Wednesday, January 21, 2015

Past the helpless guards

Imagined winter frost at twilight. iPhone app FX Photo Studio.   jhh

The Concert, by Vermeer

Imagine the man who stole this painting.
He sees himself seated between the two women,
his face averted, safely hidden:
the woman to his right, older, his wife;
the woman at the keyboard, younger, not his wife.
The painting reminds him of possibilities,
the three of them seated there, 
no sound but music,
fragile notes emboldened by the tile floor,
and then no sound.

Thieves have paraded the painting past the helpless guards,
past the ghost of Isabella Stewart Gardner
and the ghost of her dog, which did not bark.
Each day the new owner takes the painting from his vault.
He is learning about provenance, and theft,
how holding is not owning,
how no peace comes with power.
He hears fingers pressing the keys trying to sustain each note
past time, past the limits of memory.
When he presses one of the women close,
time passes and is gone.

Sharon Olson

The Long Night of Flying
Sixteen Rivers Press, 2006, page 40.

This stolen painting by Vermeer can be seen and read about here in Wikipedia; it is still missing.

When you have a lot of poetry books, as I do, it is fun to look for things to share here. I have known Sharon for many years; she worked as a librarian, as I did, and lived in the Bay Area for many years. I never see her any more as she moved east several years ago.

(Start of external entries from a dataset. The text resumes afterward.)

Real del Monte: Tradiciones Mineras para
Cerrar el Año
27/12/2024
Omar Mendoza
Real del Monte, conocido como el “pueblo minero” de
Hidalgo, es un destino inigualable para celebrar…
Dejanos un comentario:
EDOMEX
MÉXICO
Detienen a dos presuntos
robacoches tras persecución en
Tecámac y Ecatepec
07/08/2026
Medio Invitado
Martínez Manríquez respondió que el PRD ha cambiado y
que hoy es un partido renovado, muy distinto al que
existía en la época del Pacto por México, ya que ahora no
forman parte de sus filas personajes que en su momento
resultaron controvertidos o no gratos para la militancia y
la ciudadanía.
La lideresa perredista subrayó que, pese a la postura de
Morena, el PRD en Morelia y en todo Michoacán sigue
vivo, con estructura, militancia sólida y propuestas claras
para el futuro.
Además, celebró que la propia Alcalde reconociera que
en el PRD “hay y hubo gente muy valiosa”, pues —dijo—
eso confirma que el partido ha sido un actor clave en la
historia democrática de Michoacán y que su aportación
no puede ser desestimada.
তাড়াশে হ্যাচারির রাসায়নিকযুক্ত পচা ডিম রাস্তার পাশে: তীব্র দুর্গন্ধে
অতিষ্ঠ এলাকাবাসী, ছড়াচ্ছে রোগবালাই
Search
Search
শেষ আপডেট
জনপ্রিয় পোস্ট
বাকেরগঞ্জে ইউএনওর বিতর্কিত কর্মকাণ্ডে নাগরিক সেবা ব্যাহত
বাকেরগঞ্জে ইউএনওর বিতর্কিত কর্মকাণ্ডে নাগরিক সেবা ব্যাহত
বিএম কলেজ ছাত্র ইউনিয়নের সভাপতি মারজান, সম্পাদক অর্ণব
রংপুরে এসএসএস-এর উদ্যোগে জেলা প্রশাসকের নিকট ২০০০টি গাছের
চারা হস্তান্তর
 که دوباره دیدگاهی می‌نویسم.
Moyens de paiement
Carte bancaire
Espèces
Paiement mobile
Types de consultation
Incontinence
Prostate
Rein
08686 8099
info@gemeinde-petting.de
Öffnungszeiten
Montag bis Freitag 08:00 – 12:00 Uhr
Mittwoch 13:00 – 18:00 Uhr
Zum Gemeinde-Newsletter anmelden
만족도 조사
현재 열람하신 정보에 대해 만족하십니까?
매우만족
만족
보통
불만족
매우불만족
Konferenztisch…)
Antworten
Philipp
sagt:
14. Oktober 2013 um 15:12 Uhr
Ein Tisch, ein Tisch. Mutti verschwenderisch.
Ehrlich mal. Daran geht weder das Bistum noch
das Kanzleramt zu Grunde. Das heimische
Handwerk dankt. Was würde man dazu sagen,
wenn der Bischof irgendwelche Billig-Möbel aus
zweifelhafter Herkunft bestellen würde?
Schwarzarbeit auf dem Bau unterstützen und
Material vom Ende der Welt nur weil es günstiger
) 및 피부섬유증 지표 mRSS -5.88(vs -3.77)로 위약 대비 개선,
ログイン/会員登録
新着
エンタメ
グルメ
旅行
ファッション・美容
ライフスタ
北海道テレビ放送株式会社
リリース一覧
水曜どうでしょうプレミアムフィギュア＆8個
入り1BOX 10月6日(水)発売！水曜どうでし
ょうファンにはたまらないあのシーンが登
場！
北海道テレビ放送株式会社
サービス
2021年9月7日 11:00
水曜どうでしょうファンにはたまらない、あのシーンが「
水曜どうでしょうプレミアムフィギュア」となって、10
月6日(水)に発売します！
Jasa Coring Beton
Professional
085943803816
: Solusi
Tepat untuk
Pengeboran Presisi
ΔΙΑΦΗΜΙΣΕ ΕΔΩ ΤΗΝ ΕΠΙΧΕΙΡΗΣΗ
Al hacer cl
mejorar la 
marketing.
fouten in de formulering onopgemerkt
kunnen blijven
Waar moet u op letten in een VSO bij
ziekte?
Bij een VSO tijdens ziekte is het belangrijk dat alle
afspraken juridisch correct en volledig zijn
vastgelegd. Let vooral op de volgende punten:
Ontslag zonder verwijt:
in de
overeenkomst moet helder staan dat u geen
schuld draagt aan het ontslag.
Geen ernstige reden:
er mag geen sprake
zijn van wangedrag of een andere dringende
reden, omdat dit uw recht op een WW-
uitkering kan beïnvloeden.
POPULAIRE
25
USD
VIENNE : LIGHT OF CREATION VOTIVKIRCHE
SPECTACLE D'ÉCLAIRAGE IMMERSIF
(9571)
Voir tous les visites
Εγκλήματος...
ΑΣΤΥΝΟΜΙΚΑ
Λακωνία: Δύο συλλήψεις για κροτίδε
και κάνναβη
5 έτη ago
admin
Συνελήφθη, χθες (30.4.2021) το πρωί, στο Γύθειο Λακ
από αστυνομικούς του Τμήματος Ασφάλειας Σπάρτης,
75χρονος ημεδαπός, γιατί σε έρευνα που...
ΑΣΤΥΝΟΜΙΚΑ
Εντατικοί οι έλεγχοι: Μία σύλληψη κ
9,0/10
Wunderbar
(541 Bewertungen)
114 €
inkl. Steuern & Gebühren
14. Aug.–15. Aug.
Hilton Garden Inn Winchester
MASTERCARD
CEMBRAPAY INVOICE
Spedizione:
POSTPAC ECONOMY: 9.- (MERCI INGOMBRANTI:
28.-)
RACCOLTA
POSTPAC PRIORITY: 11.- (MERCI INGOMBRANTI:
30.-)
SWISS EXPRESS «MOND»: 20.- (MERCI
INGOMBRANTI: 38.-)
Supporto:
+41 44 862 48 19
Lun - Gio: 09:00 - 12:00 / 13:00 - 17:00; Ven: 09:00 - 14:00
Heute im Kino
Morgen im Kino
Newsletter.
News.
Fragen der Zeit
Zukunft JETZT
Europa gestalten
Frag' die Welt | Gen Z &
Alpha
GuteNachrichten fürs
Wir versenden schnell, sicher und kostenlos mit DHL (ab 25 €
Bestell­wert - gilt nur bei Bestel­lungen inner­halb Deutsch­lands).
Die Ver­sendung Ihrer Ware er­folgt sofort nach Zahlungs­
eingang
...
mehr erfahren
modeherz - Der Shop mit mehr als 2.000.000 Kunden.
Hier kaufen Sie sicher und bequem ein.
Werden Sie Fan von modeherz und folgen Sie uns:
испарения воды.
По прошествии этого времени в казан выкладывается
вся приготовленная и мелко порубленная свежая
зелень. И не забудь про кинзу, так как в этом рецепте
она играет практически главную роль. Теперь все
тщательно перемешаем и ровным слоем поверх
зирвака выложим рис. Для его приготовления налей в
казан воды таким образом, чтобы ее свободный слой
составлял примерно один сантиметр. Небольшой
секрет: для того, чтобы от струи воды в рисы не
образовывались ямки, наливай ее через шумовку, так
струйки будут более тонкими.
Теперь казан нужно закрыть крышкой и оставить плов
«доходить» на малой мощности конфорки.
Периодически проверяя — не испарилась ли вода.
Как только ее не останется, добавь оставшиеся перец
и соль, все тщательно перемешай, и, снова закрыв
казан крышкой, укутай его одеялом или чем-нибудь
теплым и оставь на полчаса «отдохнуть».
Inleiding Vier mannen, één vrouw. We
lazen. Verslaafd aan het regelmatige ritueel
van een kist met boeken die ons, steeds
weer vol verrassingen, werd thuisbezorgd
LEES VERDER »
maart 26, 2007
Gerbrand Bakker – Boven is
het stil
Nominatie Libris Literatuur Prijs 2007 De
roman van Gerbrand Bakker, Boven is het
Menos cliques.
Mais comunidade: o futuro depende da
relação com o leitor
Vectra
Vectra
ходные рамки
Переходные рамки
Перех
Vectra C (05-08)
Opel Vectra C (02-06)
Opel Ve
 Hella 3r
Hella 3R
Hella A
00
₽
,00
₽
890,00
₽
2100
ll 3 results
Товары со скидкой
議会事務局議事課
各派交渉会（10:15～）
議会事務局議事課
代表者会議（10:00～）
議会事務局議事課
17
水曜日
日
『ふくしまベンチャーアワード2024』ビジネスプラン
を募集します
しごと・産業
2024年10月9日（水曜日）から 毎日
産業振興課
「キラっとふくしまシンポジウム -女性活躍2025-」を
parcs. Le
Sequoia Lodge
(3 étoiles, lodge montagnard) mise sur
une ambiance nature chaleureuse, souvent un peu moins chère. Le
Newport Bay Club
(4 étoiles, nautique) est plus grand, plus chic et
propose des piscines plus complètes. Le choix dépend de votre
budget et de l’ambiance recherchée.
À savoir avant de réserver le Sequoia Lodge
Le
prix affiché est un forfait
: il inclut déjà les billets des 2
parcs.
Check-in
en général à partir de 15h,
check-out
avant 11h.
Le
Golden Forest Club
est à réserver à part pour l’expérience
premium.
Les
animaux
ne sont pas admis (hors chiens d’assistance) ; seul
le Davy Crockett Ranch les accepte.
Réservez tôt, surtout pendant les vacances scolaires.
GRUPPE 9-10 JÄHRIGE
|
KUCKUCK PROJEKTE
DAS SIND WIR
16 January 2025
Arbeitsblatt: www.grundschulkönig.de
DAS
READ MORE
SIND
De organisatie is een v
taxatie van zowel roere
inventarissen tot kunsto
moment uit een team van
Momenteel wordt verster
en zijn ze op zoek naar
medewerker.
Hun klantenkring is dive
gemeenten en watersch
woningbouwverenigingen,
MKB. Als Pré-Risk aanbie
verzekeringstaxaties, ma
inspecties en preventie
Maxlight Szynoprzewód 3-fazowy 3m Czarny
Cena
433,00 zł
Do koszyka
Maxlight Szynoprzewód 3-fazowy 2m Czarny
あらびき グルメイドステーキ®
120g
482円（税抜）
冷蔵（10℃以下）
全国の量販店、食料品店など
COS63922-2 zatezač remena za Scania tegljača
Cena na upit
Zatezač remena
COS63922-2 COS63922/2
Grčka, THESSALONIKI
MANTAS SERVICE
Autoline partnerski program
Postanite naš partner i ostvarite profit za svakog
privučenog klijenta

Your task is to write a poem in two stanzas about a painting. Use flowing lines and don't force things into a certain meter or form. The first stanza describes the painting and perhaps makes a little story about what you see. The second stanza goes somewhere else. In this case, about a famous theft and about the moral consequences of owning somethings very valuable that is not yours, really. You could go in another direction suggested to you by the painting, into history, or an autobiographical memory, or whatever else is suggested to you by contemplation of the painting (or other work of art.)